Action item
Each record below must be returned exactly, with no line left out.

Task inputs Block Start

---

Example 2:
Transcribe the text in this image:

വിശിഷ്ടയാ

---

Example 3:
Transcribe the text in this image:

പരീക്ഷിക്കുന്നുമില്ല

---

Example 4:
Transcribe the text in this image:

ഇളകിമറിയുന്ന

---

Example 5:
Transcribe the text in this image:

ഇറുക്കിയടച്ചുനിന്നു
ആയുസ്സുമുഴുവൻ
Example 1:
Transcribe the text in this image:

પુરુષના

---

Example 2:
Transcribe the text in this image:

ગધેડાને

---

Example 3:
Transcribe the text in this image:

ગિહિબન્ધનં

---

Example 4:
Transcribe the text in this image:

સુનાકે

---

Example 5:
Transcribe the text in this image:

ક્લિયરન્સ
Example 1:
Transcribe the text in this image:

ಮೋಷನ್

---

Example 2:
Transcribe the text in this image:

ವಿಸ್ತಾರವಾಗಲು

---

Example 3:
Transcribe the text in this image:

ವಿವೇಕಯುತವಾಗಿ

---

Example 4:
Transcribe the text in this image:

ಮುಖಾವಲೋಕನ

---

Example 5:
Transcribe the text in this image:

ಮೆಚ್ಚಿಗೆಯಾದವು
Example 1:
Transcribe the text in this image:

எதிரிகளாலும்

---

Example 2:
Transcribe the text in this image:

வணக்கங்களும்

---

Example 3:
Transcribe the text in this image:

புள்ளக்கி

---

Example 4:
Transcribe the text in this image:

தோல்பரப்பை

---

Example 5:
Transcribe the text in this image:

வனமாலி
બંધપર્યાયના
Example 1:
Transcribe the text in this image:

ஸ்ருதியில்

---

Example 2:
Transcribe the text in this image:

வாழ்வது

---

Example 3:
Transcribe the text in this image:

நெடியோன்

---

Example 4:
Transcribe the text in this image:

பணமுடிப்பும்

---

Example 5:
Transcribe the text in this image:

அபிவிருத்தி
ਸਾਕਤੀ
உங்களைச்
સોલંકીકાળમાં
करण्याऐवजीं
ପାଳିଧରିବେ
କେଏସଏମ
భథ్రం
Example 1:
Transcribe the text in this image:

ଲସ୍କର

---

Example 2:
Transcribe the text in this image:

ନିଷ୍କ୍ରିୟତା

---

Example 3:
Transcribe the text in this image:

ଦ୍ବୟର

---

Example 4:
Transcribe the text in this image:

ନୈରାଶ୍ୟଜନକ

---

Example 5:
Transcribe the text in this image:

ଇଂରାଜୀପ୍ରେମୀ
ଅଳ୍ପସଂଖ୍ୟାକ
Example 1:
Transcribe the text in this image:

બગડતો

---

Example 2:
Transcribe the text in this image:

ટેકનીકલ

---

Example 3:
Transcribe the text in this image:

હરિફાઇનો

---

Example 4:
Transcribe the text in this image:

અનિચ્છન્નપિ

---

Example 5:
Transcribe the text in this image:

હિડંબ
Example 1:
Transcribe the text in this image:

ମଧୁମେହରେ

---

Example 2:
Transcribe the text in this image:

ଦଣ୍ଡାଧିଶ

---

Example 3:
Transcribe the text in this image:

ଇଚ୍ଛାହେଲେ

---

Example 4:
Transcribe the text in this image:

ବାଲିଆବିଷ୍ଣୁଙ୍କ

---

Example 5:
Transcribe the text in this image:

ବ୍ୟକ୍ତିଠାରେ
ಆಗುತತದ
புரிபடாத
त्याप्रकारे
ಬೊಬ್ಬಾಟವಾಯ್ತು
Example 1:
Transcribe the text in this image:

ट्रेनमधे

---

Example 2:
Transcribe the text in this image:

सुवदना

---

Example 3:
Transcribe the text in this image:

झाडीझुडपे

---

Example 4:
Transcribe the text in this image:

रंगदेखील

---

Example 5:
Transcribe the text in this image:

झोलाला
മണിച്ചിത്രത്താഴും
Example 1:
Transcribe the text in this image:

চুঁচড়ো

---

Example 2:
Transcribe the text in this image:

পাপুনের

Task inputs Block End

Your solution
---

Example 2:
Transcribe the text in this image:

വിശിഷ്ടയാ

---

Example 3:
Transcribe the text in this image:

പരീക്ഷിക്കുന്നുമില്ല

---

Example 4:
Transcribe the text in this image:

ഇളകിമറിയുന്ന

---

Example 5:
Transcribe the text in this image:

ഇറുക്കിയടച്ചുനിന്നു
ആയുസ്സുമുഴുവൻ
Example 1:
Transcribe the text in this image:

પુરુષના

---

Example 2:
Transcribe the text in this image:

ગધેડાને

---

Example 3:
Transcribe the text in this image:

ગિહિબન્ધનં

---

Example 4:
Transcribe the text in this image:

સુનાકે

---

Example 5:
Transcribe the text in this image:

ક્લિયરન્સ
Example 1:
Transcribe the text in this image:

ಮೋಷನ್

---

Example 2:
Transcribe the text in this image:

ವಿಸ್ತಾರವಾಗಲು

---

Example 3:
Transcribe the text in this image:

ವಿವೇಕಯುತವಾಗಿ

---

Example 4:
Transcribe the text in this image:

ಮುಖಾವಲೋಕನ

---

Example 5:
Transcribe the text in this image:

ಮೆಚ್ಚಿಗೆಯಾದವು
Example 1:
Transcribe the text in this image:

எதிரிகளாலும்

---

Example 2:
Transcribe the text in this image:

வணக்கங்களும்

---

Example 3:
Transcribe the text in this image:

புள்ளக்கி

---

Example 4:
Transcribe the text in this image:

தோல்பரப்பை

---

Example 5:
Transcribe the text in this image:

வனமாலி
બંધપર્યાયના
Example 1:
Transcribe the text in this image:

ஸ்ருதியில்

---

Example 2:
Transcribe the text in this image:

வாழ்வது

---

Example 3:
Transcribe the text in this image:

நெடியோன்

---

Example 4:
Transcribe the text in this image:

பணமுடிப்பும்

---

Example 5:
Transcribe the text in this image:

அபிவிருத்தி
ਸਾਕਤੀ
உங்களைச்
સોલંકીકાળમાં
करण्याऐवजीं
ପାଳିଧରିବେ
କେଏସଏମ
భథ్రం
Example 1:
Transcribe the text in this image:

ଲସ୍କର

---

Example 2:
Transcribe the text in this image:

ନିଷ୍କ୍ରିୟତା

---

Example 3:
Transcribe the text in this image:

ଦ୍ବୟର

---

Example 4:
Transcribe the text in this image:

ନୈରାଶ୍ୟଜନକ

---

Example 5:
Transcribe the text in this image:

ଇଂରାଜୀପ୍ରେମୀ
ଅଳ୍ପସଂଖ୍ୟାକ
Example 1:
Transcribe the text in this image:

બગડતો

---

Example 2:
Transcribe the text in this image:

ટેકનીકલ

---

Example 3:
Transcribe the text in this image:

હરિફાઇનો

---

Example 4:
Transcribe the text in this image:

અનિચ્છન્નપિ

---

Example 5:
Transcribe the text in this image:

હિડંબ
Example 1:
Transcribe the text in this image:

ମଧୁମେହରେ

---

Example 2:
Transcribe the text in this image:

ଦଣ୍ଡାଧିଶ

---

Example 3:
Transcribe the text in this image:

ଇଚ୍ଛାହେଲେ

---

Example 4:
Transcribe the text in this image:

ବାଲିଆବିଷ୍ଣୁଙ୍କ

---

Example 5:
Transcribe the text in this image:

ବ୍ୟକ୍ତିଠାରେ
ಆಗುತತದ
புரிபடாத
त्याप्रकारे
ಬೊಬ್ಬಾಟವಾಯ್ತು
Example 1:
Transcribe the text in this image:

ट्रेनमधे

---

Example 2:
Transcribe the text in this image:

सुवदना

---

Example 3:
Transcribe the text in this image:

झाडीझुडपे

---

Example 4:
Transcribe the text in this image:

रंगदेखील

---

Example 5:
Transcribe the text in this image:

झोलाला
മണിച്ചിത്രത്താഴും
Example 1:
Transcribe the text in this image:

চুঁচড়ো

---

Example 2:
Transcribe the text in this image:

পাপুনের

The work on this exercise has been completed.